CCRC Zhuzhou Locomotive, a subsidiary of Chinese state-owned rolling stock manufacturer CCRC, signed agreements with Hungarian equity fund Acemil to build four facilities in the Magyar country. The facilities will focus on rail vehicles production and maintenance as well as professional training and research and development.
This new initiative may be part of a larger agreement between China and Hungary, which includes 18 projects, as Hungarian media Telex mentioned. However, no additional information on the rolling stock production sites could be found. These 18 items were discussed while Chinese President Xi Jinping visited Hungary last week.
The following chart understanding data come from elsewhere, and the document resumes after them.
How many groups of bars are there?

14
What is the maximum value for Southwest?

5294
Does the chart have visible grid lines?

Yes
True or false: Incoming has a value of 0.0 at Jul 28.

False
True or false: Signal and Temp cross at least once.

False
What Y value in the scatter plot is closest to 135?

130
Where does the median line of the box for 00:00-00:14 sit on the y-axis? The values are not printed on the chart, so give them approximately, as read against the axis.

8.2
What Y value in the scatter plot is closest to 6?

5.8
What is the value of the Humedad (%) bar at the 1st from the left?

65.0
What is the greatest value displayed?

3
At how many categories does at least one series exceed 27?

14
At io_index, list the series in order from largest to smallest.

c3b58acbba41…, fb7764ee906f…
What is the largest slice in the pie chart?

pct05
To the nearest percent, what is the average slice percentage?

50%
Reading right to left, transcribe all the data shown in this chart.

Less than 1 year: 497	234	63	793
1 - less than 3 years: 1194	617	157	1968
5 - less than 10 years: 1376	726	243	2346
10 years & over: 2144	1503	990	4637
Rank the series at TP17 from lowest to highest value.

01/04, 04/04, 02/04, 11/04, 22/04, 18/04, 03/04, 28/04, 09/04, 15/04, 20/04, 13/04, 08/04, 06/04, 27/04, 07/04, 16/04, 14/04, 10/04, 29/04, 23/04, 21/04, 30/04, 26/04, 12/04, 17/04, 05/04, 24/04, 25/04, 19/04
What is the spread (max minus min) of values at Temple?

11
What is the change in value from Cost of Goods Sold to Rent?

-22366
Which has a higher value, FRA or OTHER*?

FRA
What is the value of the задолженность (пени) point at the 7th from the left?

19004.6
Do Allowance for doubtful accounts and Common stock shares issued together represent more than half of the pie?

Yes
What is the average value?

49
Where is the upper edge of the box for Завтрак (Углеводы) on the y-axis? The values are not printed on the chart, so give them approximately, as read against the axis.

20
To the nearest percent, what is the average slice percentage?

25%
Acemil also signed an agreement with another CRRC subsidiary, CRRC Shandong always in the context of creating rolling stock production sites in Hungary.
On the one hand, the relationship between the two countries in the context of the New Silk Road is a solid one, as Hungarian representatives already underlined. On the other hand, the European Parliament’s Transport and Tourism Committee recently highlighted the risks brought by Chinese investments in European infrastructure. Hungary, together with Serbia, was identified as the European country with the highest risk of Chinese influence or even coercion. For example, China is providing a good chunk of the funds needed for the new Budapest-Belgrade railway, which should be ready by 2025.
Who owns Acemil?
Acemil was founded in the summer of 2023, but its ownership structure remains somewhat obscure, as various Hungarian media pointed out. Some speculate that it might be linked to Antal Rogán, the current Chief of Cabinet for Orban’s government. The suspicion comes from the fact that Acemil’s office is owned by a consulting firm owned by Balázs Kertész, a Hungarian lawyer and Rogán’s confidant. The fund’s initial goal seemed to be to attract Chinese chemical companies to relocate to Hungary. However, it now seems that such initiatives are also expanding to the business of rolling stock production.